Snowden se refere à CPI aberta no
Senado para investigar as atividades da NSA no Brasil, que incluíram
monitoramento de comunicações de Dilma e da Petrobras.
Segundo ele, não é possível colaborar
diante da precária situação jurídica em que se encontra agora, com apenas asilo
temporário, concedido pela Rússia até o meio de 2014.
"Até que um país conceda asilo
permanente, o governo dos EUA vai continuar a interferir em minha capacidade de
falar", afirma Snowden, na carta.
O ex-prestador de serviços para a
NSA, que está na Rússia desde junho, reclama de lá ter seus movimentos muito
limitados, sem condições de fazer um verdadeiro debate sobre o escândalo, de
acordo com Glenn Greenwald, o jornalista para quem ele vazou os dados.
No Brasil, com status de asilado
permanente, teria mais liberdade para isso.

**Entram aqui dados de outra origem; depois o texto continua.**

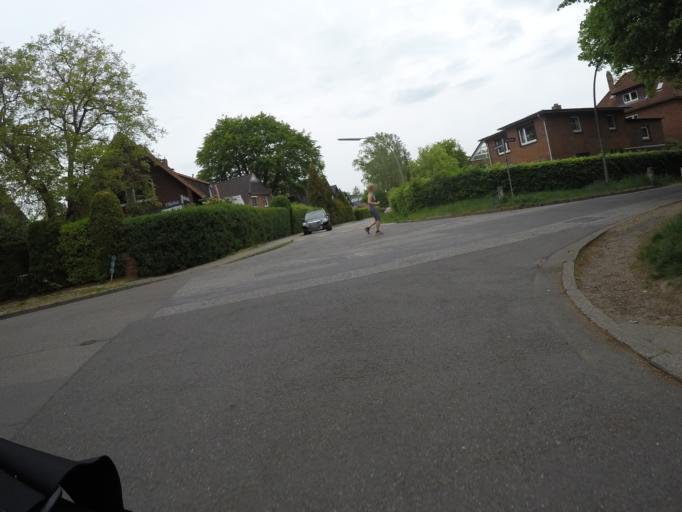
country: DE
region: Hamburg
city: Hamburg-Nord
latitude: 53.6223
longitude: 9.9587
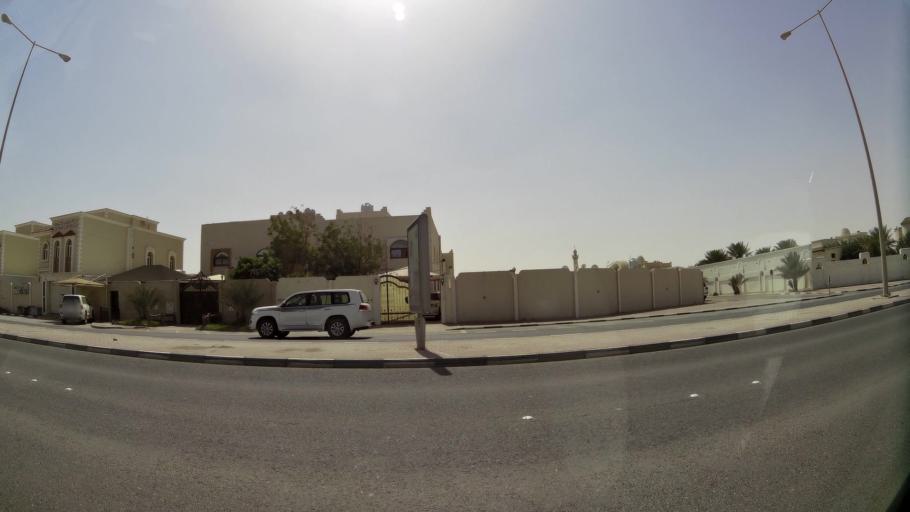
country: QA
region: Baladiyat Umm Salal
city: Umm Salal Muhammad
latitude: 25.3742
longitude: 51.4324
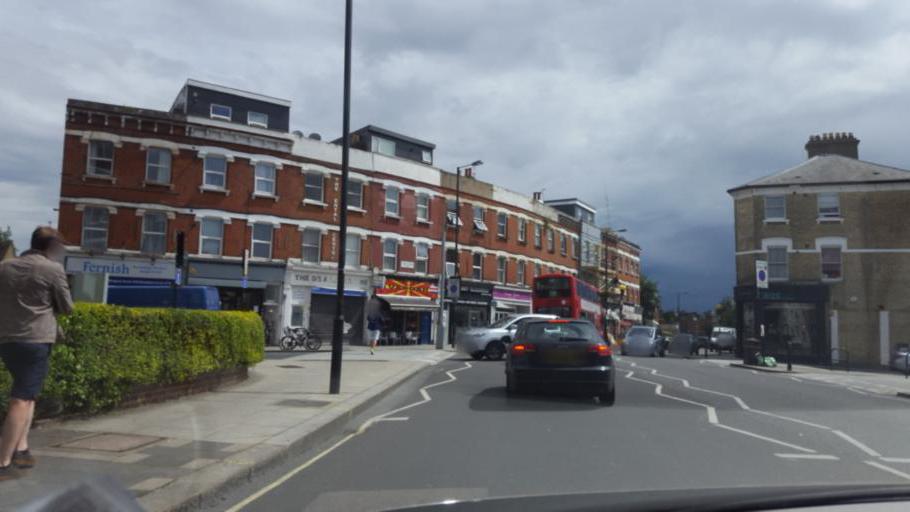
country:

Snowden toma cuidado, na carta, de
não se dirigir diretamente a Dilma. A razão é não melindrar o governo russo,
que o hospeda. Mas, ainda de acordo com Greenwald, ele quer vir para o Brasil.
Em junho, Snowden revelou ao
jornalista, à época trabalhando para o diário inglês "Guardian",
documentos que mostram a capacidade do governo americano de espionar cidadãos e
empresas em vários países.
"Hoje, se você carrega um
celular em São Paulo, a NSA pode rastrear onde você se encontra, e o faz. [...]

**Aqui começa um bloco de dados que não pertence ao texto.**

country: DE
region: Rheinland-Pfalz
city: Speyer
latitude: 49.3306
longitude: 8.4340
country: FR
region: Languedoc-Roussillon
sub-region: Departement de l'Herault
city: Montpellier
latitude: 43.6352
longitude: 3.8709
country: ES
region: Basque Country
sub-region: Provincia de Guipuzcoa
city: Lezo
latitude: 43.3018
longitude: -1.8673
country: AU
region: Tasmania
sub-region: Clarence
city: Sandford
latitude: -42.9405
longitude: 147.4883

Quando uma pessoa em Florianópolis visita um site na internet, a NSA mantém um
registro de quando isso aconteceu e do que você fez naquele site. Se uma mãe em
Porto Alegre telefona a seu filho para lhe desejar sorte no vestibular, a NSA
pode guardar o registro da ligação por cinco anos ou mais tempo", afirma,
na carta.
Segundo Snowden, a vigilância sem
critério "ameaça tornar-se o maior desafio aos direitos humanos de nossos
tempos".
"A NSA e outras agências de
espionagem aliadas nos dizem que, pelo bem da nossa própria segurança' --em
nome da segurança' de Dilma, em nome da segurança' da Petrobras--, revogaram
nosso direito à privacidade e invadiram nossas vidas. E o fizeram sem pedir a
permissão da população de qualquer país, nem mesmo do deles", afirma, em
outro trecho.
APÁTRIDA
Greenwald, que vive no Rio, e seu
namorado, o brasileiro David Miranda, pretendem liderar uma campanha para que
Dilma lhe conceda o asilo.
Após chegar à Rússia, Snowden enviou
pedido a vários países, Brasil inclusive. Mas não obteve resposta.
Quem respondeu favoravelmente foram
Bolívia, Venezuela e Nicarágua, mas Snowden prefere o Brasil.

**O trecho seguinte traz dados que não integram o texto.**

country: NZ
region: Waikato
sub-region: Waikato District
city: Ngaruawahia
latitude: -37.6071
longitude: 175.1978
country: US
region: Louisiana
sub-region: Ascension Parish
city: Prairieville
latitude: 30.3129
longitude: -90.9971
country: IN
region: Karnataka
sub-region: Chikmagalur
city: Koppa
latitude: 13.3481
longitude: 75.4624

"O Brasil é o lugar ideal por
ser um país forte politicamente, onde as revelações tiveram um impacto
real", afirma Miranda. O argumento jurídico para convencer as autoridades
brasileiras é o de que os direitos humanos de Snowden estão ameaçados.
"Se o governo brasileiro
agradece a ele pelas revelações, é lógico protegê-lo", declara Greenwald.
O Brasil, lembra Snowden na carta,
foi coautor, ao lado da Alemanha, do texto da resolução aprovada por uma
comissão da Assembleia Geral da ONU, em que se associava o impacto da
espionagem a violações aos direitos humanos.
"Nossos direitos não podem ser
limitados por uma organização secreta, e autoridades americanas nunca deveriam
decidir sobre as liberdades de cidadãos brasileiros", afirma ele.
Snowden recorda que a decisão de
revelar ao mundo o esquema de espionagem custou sua família, sua casa e pôs sua
vida em risco.
"O preço do meu discurso foi meu
passaporte, mas eu o pagaria novamente. Prefiro virar apátrida a perder minha
voz", declara.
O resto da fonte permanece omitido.